Vincent Bonnet, diacre permanent au sein du diocèse de Nantes

Ordonné diacre permanent pour le diocèse de Nantes le 15 février 2020, Vincent Bonnet vit sa mission au service de l’aumônerie catholique du centre pénitentiaire de Nantes et de sa paroisse. Portrait. Par Florence de Maistre.

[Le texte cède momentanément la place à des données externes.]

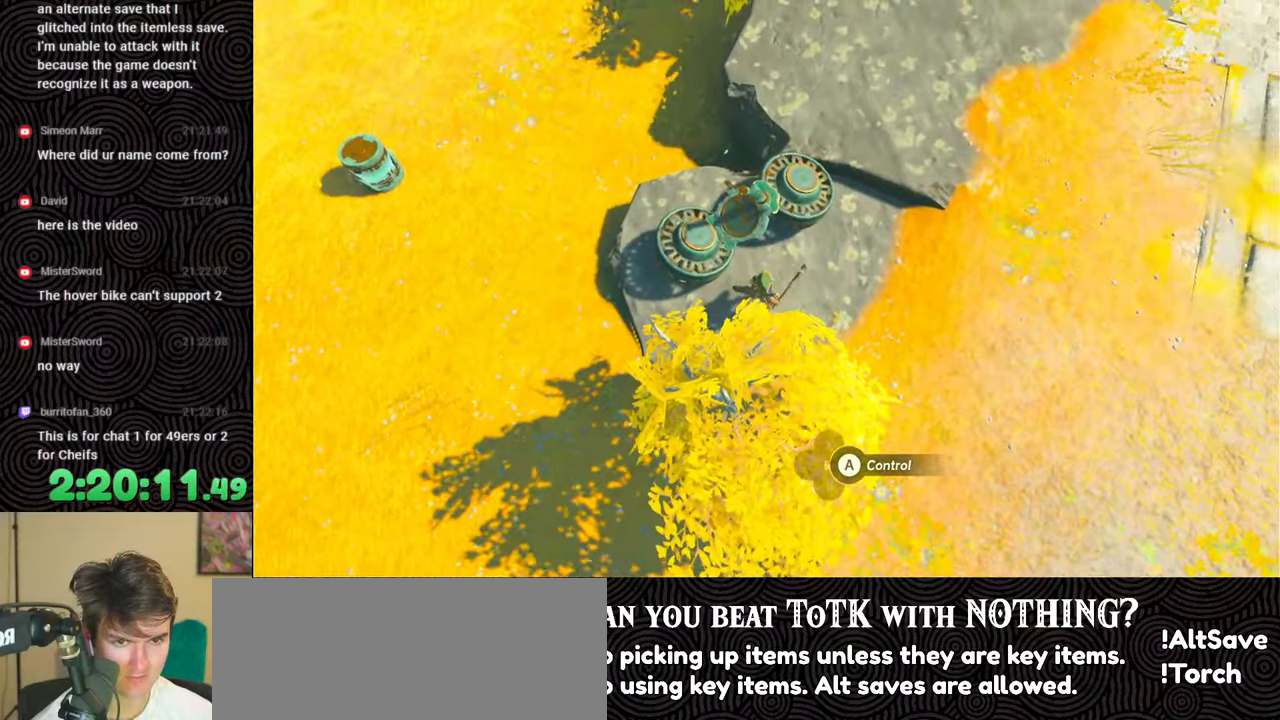
{"buttons": [], "left_stick": "down-left", "right_stick": "up-right", "events": [[117, "left_stick", "left"], [133, "right_stick", "up"], [350, "right_stick", "up-right"], [433, "left_stick", "down-left"]]}
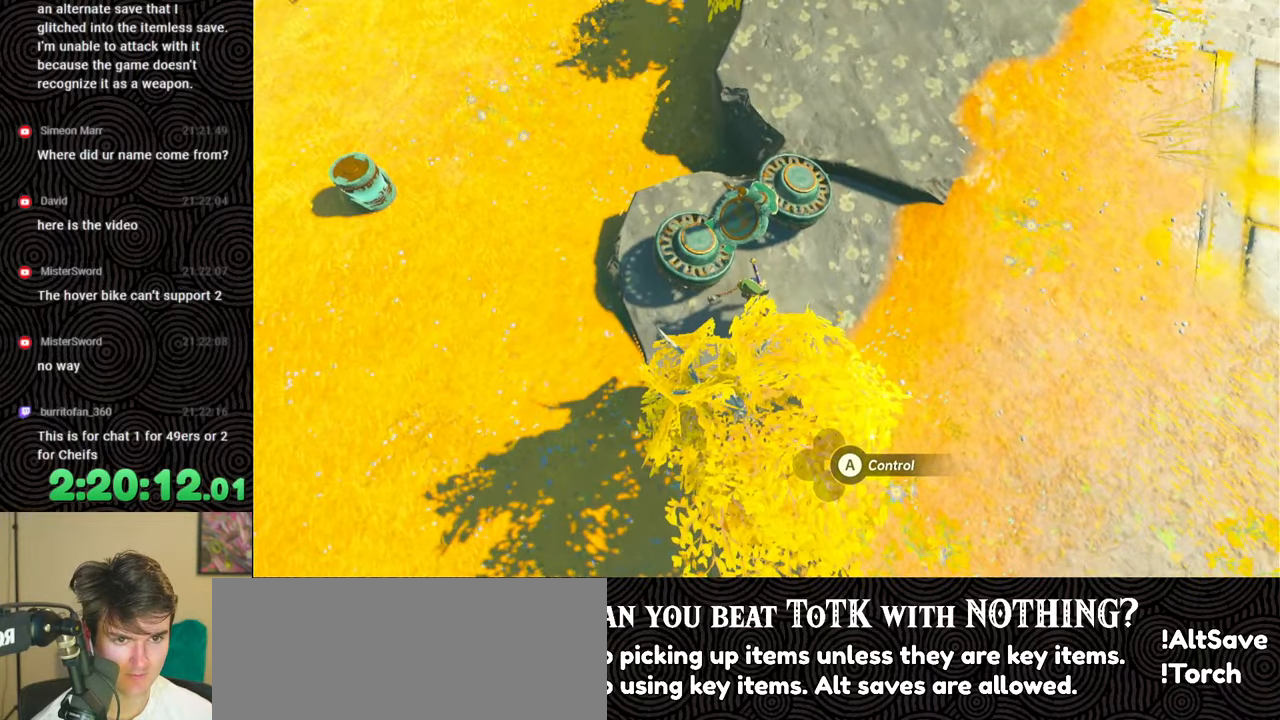
{"buttons": [], "left_stick": "center", "right_stick": "center", "events": [[467, "right_stick", "center"], [483, "left_stick", "center"]]}
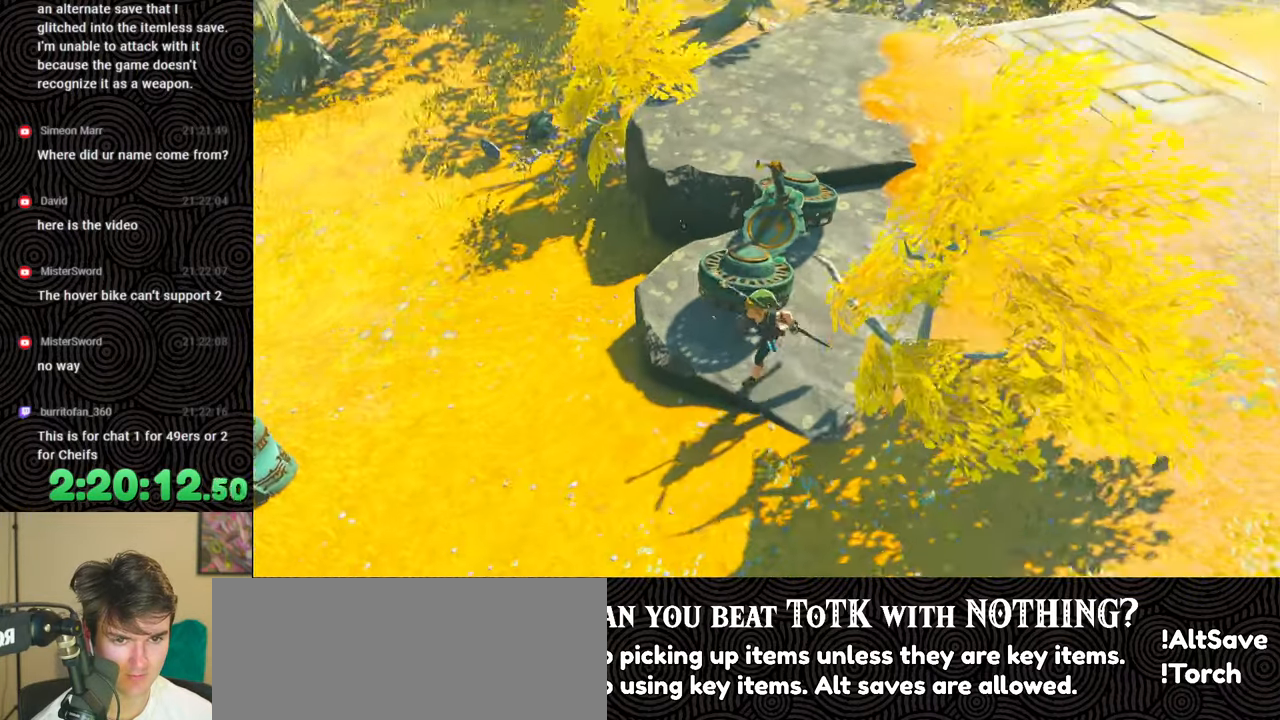
{"buttons": [], "left_stick": "center", "right_stick": "center", "events": []}
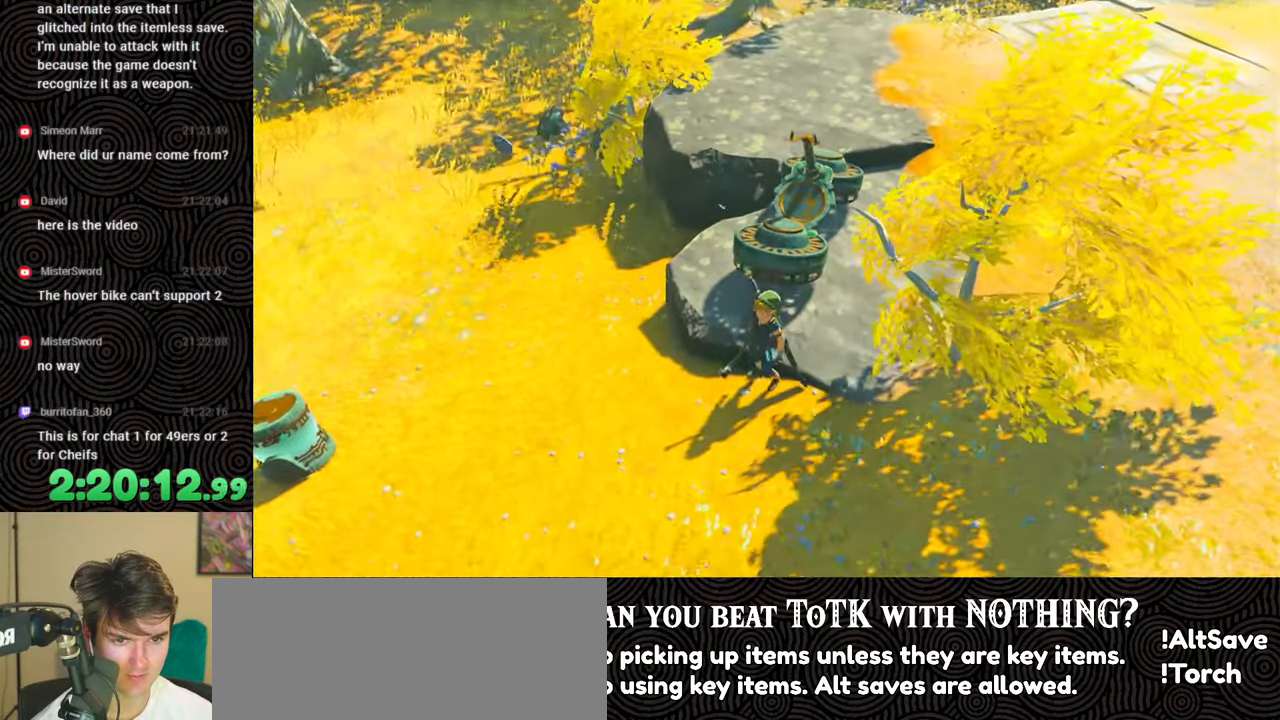
{"buttons": [], "left_stick": "down", "right_stick": "center", "events": [[17, "left_stick", "down"], [117, "right_stick", "up-left"], [333, "right_stick", "center"]]}
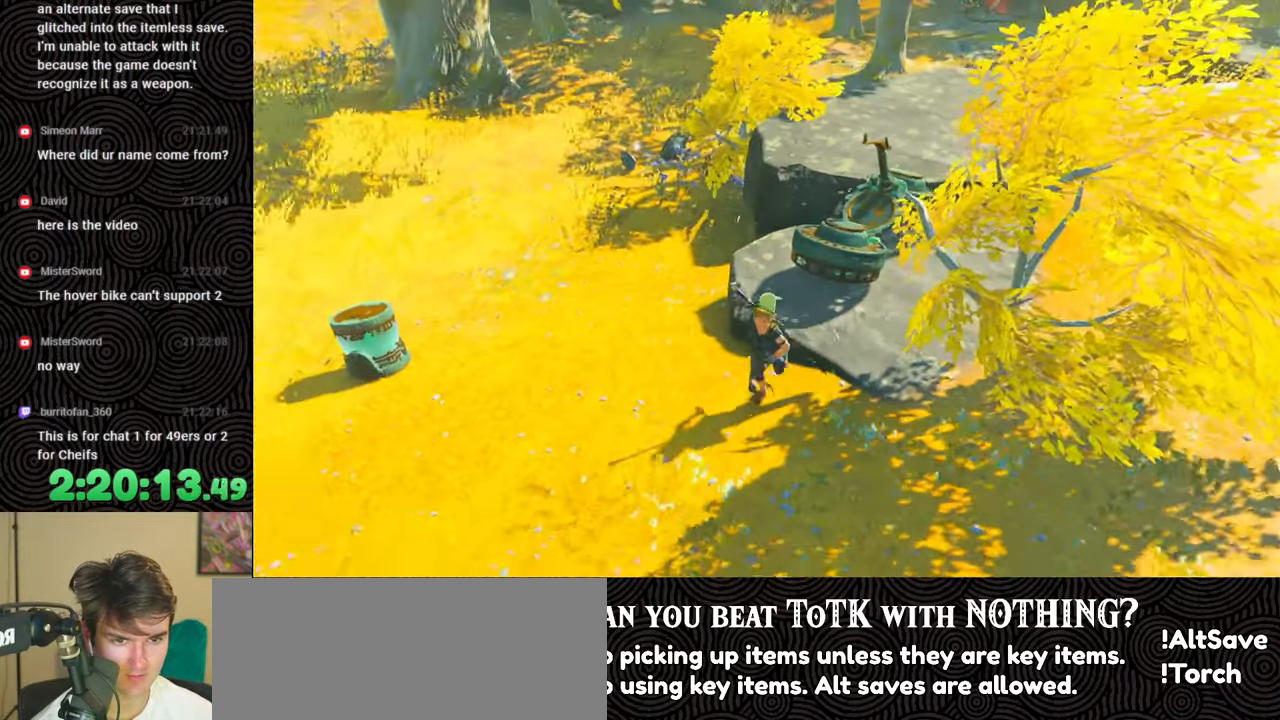
{"buttons": ["L1"], "left_stick": "left", "right_stick": "center", "events": [[33, "left_stick", "down-left"], [67, "right_stick", "left"], [217, "left_stick", "left"], [383, "right_stick", "center"], [400, "L1", "down"]]}
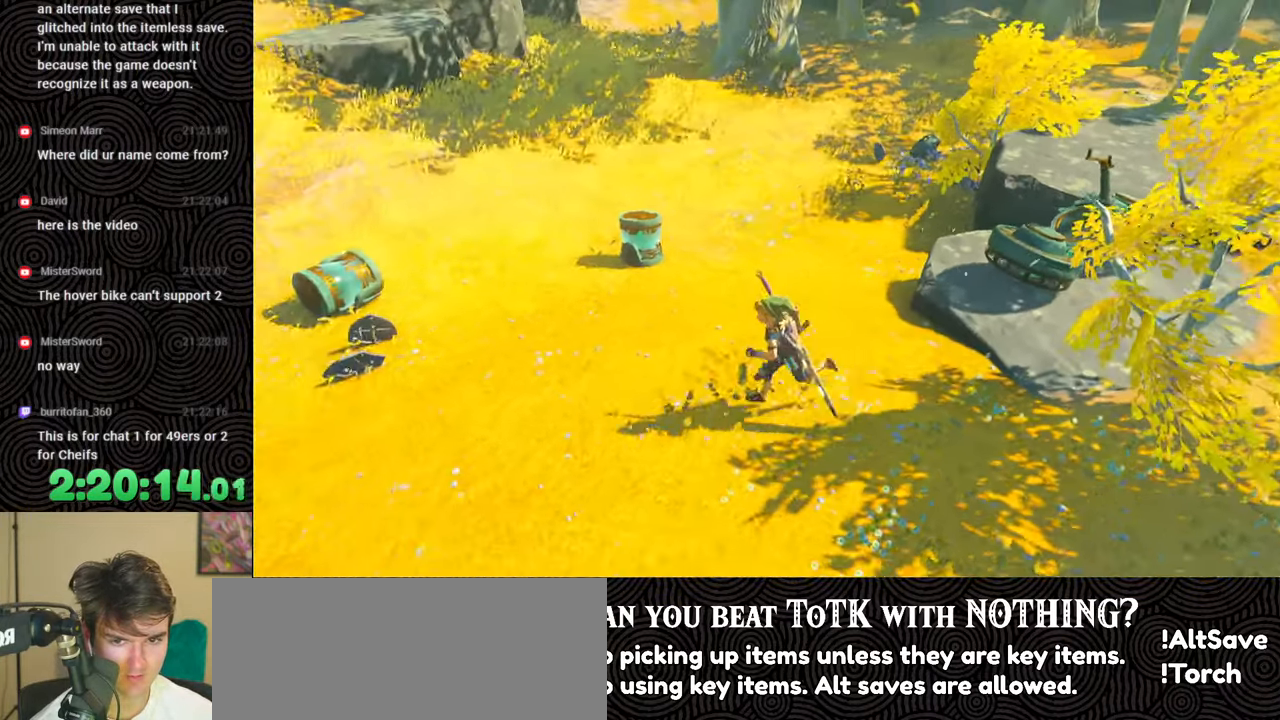
{"buttons": [], "left_stick": "up-left", "right_stick": "up-right", "events": [[17, "L1", "up"], [283, "left_stick", "up-left"], [500, "right_stick", "up-right"]]}
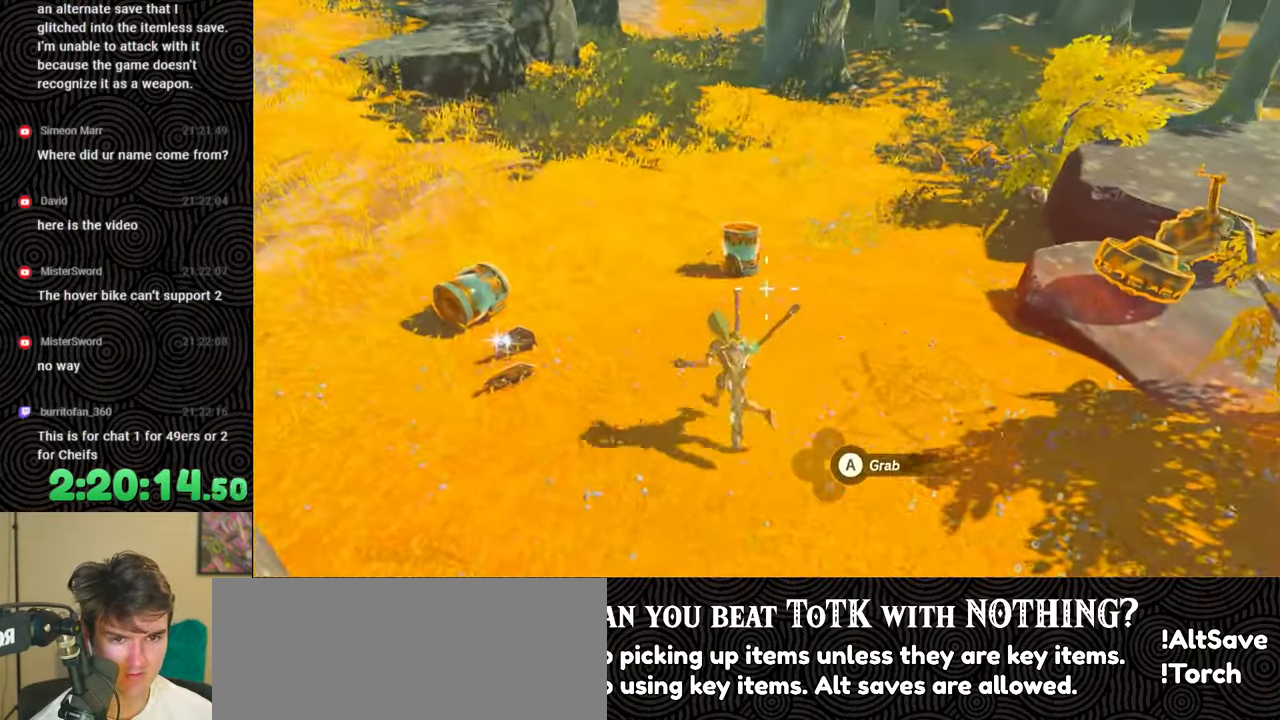
{"buttons": [], "left_stick": "down-right", "right_stick": "center", "events": [[33, "left_stick", "center"], [150, "right_stick", "center"], [317, "A", "down"], [400, "A", "up"], [433, "left_stick", "down-right"]]}
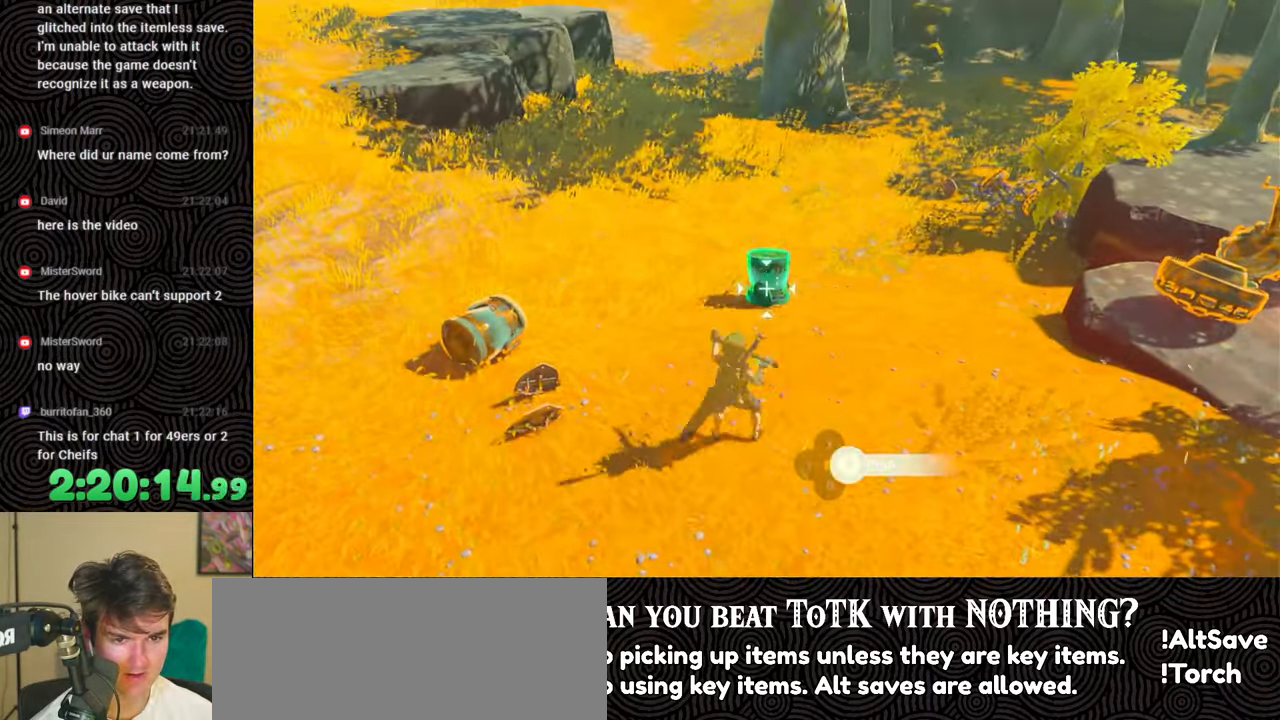
{"buttons": [], "left_stick": "right", "right_stick": "up-right", "events": [[67, "right_stick", "up-right"], [417, "left_stick", "right"]]}
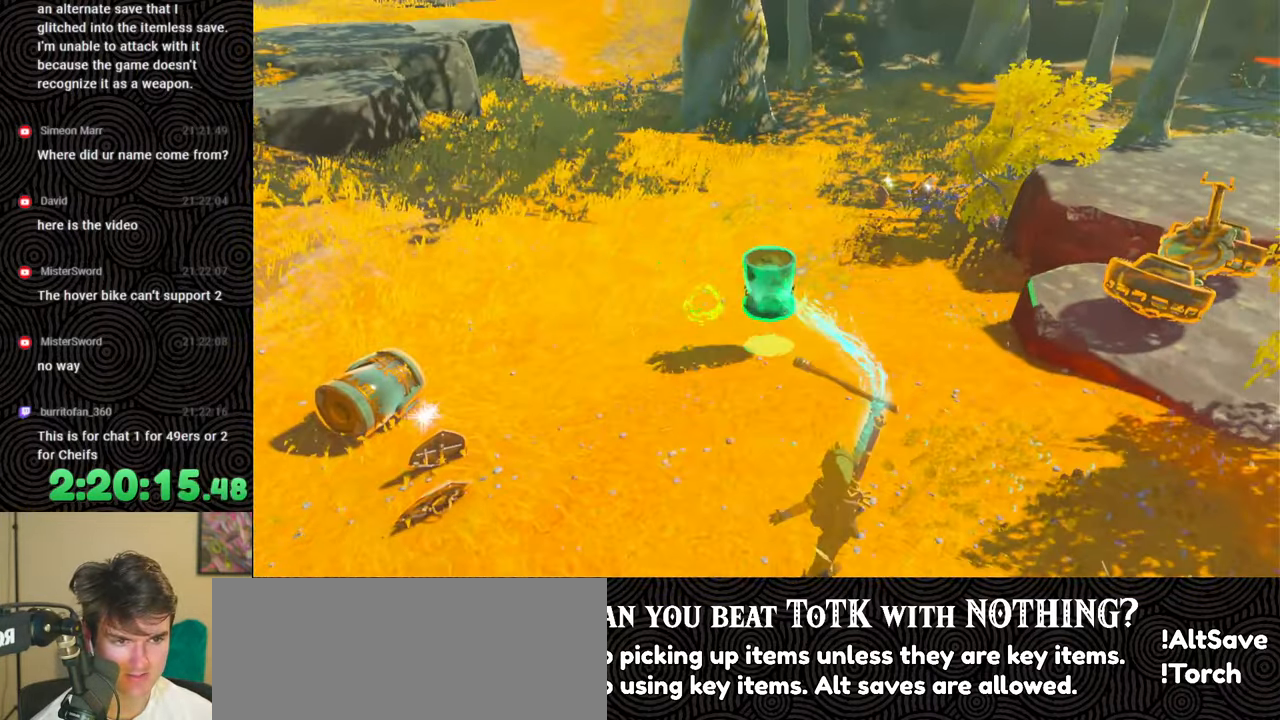
{"buttons": [], "left_stick": "right", "right_stick": "center", "events": [[400, "right_stick", "center"]]}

“Après mon interpellation, c’est-à-dire quand une personne de ma paroisse est venue me voir pour me dire qu’avec l’équipe elle avait pensé à moi pour devenir diacre, j’ai longtemps hésité… presque dix ans ! Je n’avais qu’une vague idée de ce que cela signifiait. Mon agenda était déjà trop rempli, j’exploserais en vol, ce serait sûr. En fait, je confondais être diacre et faire le diacre. Dans l’idée d’interpellation, il y a quelqu’un qui vient me trouver et le Seigneur qui m’appelle”, lance Vincent Bonnet, 53 ans, diacre permanent pour le diocèse de Nantes. Marié avec Céline depuis 28 ans, ils résident dans le vignoble nantais, entre Nantes et Cholet. Parents de quatre grands garçons, de 17 à 24 ans, dont deux ont déjà quitté la maison familiale, Vincent et Céline sont aussi tout jeunes grands-parents de deux petits. Commercial chez Kleenex, Vincent est toujours en déplacement, avec un secteur variable : il s’étend actuellement à tout le territoire français. Céline, quant à elle, partage son temps entre son activité d’agent immobilier et la responsabilité du service diocésain du catéchuménat, pour la sixième et dernière année de mission. En un mot : tous deux ont une vie bien remplie !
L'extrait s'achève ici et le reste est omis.